> AVAILABLE DATA
• • • • •

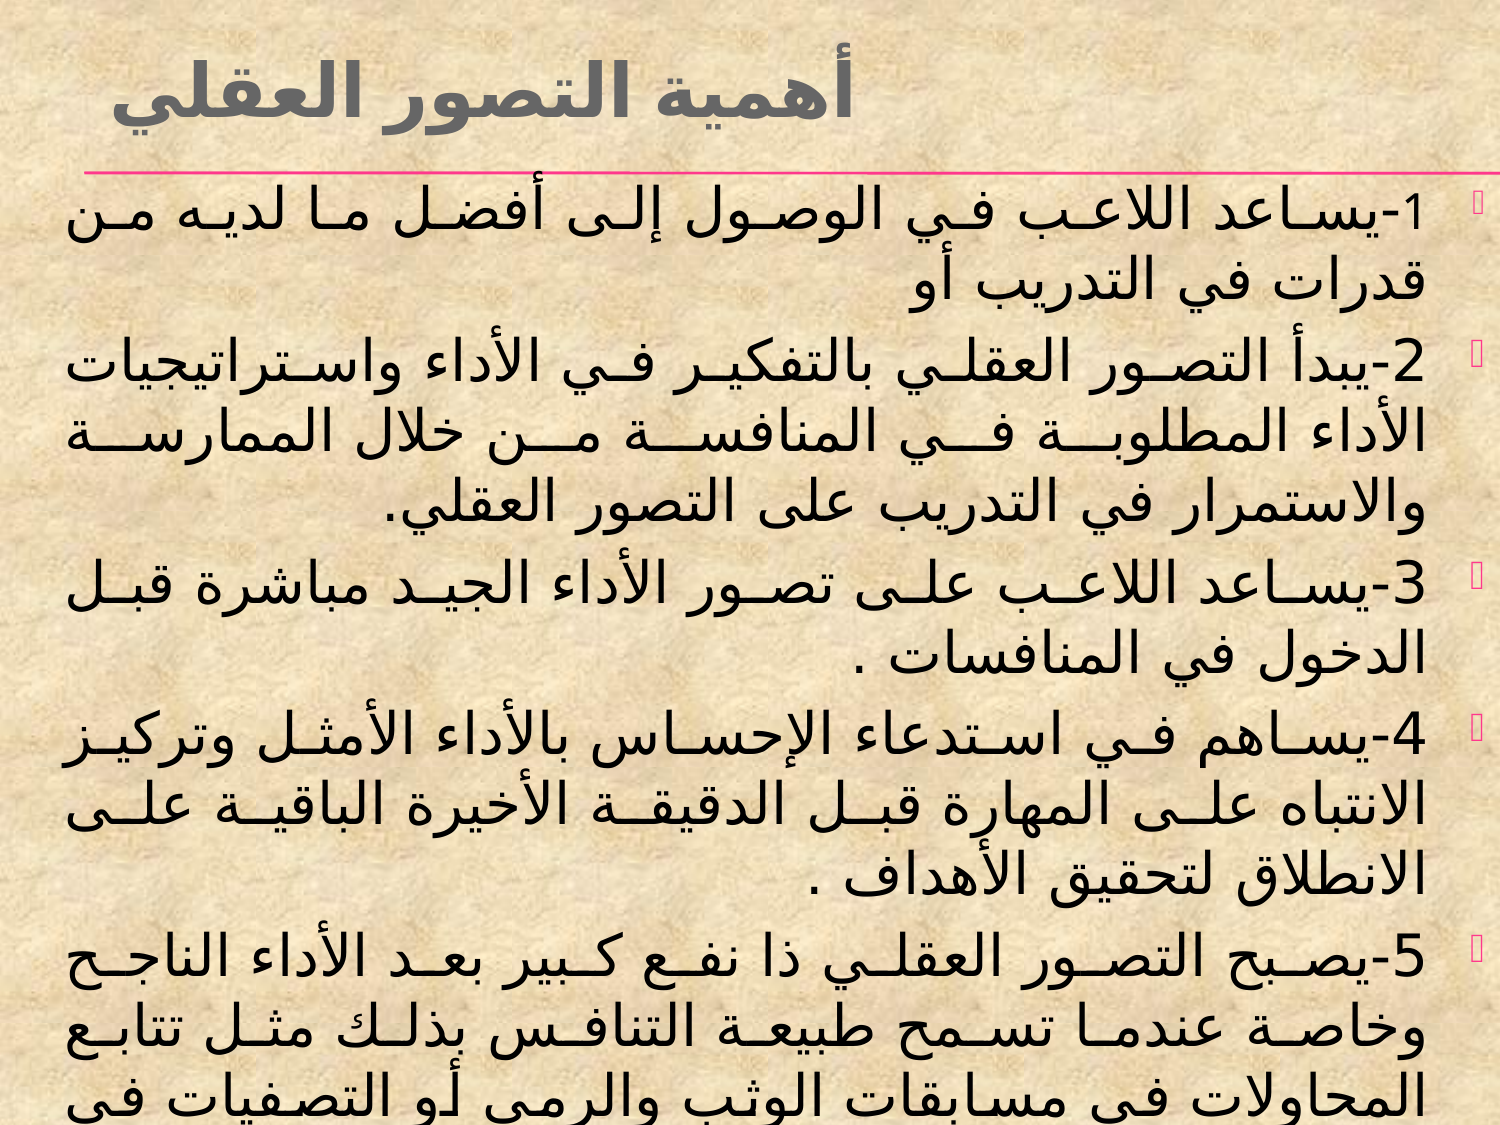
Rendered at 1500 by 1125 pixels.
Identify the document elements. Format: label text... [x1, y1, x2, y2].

picture [0, 0, 1500, 1125]
title أهمية التصور العقلي [75, 35, 1500, 141]
list 1-يساعد اللاعب في الوصول إلى أفضل ما لديه من قدرات في التدريب أو 2-يبدأ التصور العقلي بالتفكير في الأداء واستراتيجيات الأداء المطلوبة في المنافسة من خلال الممارسة والاستمرار في التدريب على التصور العقلي. 3-يساعد اللاعب على تصور الأداء الجيد مباشرة قبل الدخول في المنافسات . 4-يساهم في استدعاء الإحساس بالأداء الأمثل وتركيز الانتباه على المهارة قبل الدقيقة الأخيرة الباقية على الانطلاق لتحقيق الأهداف . 5-يصبح التصور العقلي ذا نفع كبير بعد الأداء الناجح وخاصة عندما تسمح طبيعة التنافس بذلك مثل تتابع المحاولات في مسابقات الوثب والرمي أو التصفيات في السباحة وألعاب القوى أو تحقيق الفوز داخل المجموعات مثل المبارزة و الملاكمة حيث تعمل على تأكيد الخبرة ومتابعة الأبعاد الناجحة للأداء . [50, 164, 1500, 1090]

• • • • •

> EXERCISE DIRECTIONS
Please reproduce the listing word for word, but only from the line that contains "Identify the document" to its last line, inclusive.

> TASK RESPONSE
Identify the document elements. Format: label text... [x1, y1, x2, y2].

picture [0, 0, 1500, 1125]
title أهمية التصور العقلي [75, 35, 1500, 141]
list 1-يساعد اللاعب في الوصول إلى أفضل ما لديه من قدرات في التدريب أو 2-يبدأ التصور العقلي بالتفكير في الأداء واستراتيجيات الأداء المطلوبة في المنافسة من خلال الممارسة والاستمرار في التدريب على التصور العقلي. 3-يساعد اللاعب على تصور الأداء الجيد مباشرة قبل الدخول في المنافسات . 4-يساهم في استدعاء الإحساس بالأداء الأمثل وتركيز الانتباه على المهارة قبل الدقيقة الأخيرة الباقية على الانطلاق لتحقيق الأهداف . 5-يصبح التصور العقلي ذا نفع كبير بعد الأداء الناجح وخاصة عندما تسمح طبيعة التنافس بذلك مثل تتابع المحاولات في مسابقات الوثب والرمي أو التصفيات في السباحة وألعاب القوى أو تحقيق الفوز داخل المجموعات مثل المبارزة و الملاكمة حيث تعمل على تأكيد الخبرة ومتابعة الأبعاد الناجحة للأداء . [50, 164, 1500, 1090]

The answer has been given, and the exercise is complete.